----- BRANO -----

Tutti abbiamo simpatie ed antipatie, e forse proprio in questo momento siamo arrabbiati con qualcuno. Diciamo almeno al Signore: “Signore, sono arrabbiato con questo, con quella. Ti prego per lui e per lei”. Pregare per la persona con cui siamo irritati è un bel passo verso l’amore, ed è un atto di evangelizzazione. Facciamolo oggi!
È un dovere di ogni responsabile pregare per ciascuno dei membri del suo gruppo, tenerli nella mente e nel cuore davanti a Dio, conoscere i loro pregi e supplicare Dio che li conservi, i loro inganni sperando sempre nella grande misericordia di Dio.

Secondo comandamento dell’educatore:
Non lasciamoci rubare l’ideale dell’amore fraterno

Terza tentazione: il pessimismo sterile
Pessimismo è ritenere il nostro compito di responsabili un dovere che deve sempre avere successo, una attività sempre gratificante, una sorta di pensione goduta dopo tanti sacrifici… è la nostra sconfitta più immediata.

-----

• COSA FARE
Trascrivi fedelmente il tratto del brano sui compiti del responsabile che va da "È un dovere" fino a "sconfitta più immediata.".

----- ESTRATTO DATI -----

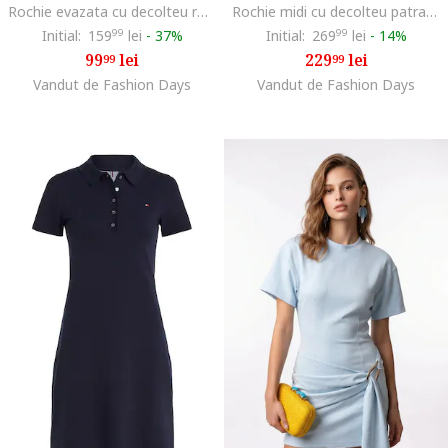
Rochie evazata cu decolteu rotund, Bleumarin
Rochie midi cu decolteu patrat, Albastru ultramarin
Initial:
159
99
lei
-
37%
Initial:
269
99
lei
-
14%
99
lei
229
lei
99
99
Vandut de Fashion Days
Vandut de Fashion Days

-----
----- ESTRATTO DATI -----

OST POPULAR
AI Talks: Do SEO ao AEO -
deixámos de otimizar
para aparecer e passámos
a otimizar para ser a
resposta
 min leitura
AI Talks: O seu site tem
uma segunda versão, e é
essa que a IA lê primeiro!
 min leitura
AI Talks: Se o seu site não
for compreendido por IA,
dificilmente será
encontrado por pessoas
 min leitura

-----

• RISPOSTA
È un dovere di ogni responsabile pregare per ciascuno dei membri del suo gruppo, tenerli nella mente e nel cuore davanti a Dio, conoscere i loro pregi e supplicare Dio che li conservi, i loro inganni sperando sempre nella grande misericordia di Dio.

Secondo comandamento dell’educatore:
Non lasciamoci rubare l’ideale dell’amore fraterno

Terza tentazione: il pessimismo sterile
Pessimismo è ritenere il nostro compito di responsabili un dovere che deve sempre avere successo, una attività sempre gratificante, una sorta di pensione goduta dopo tanti sacrifici… è la nostra sconfitta più immediata.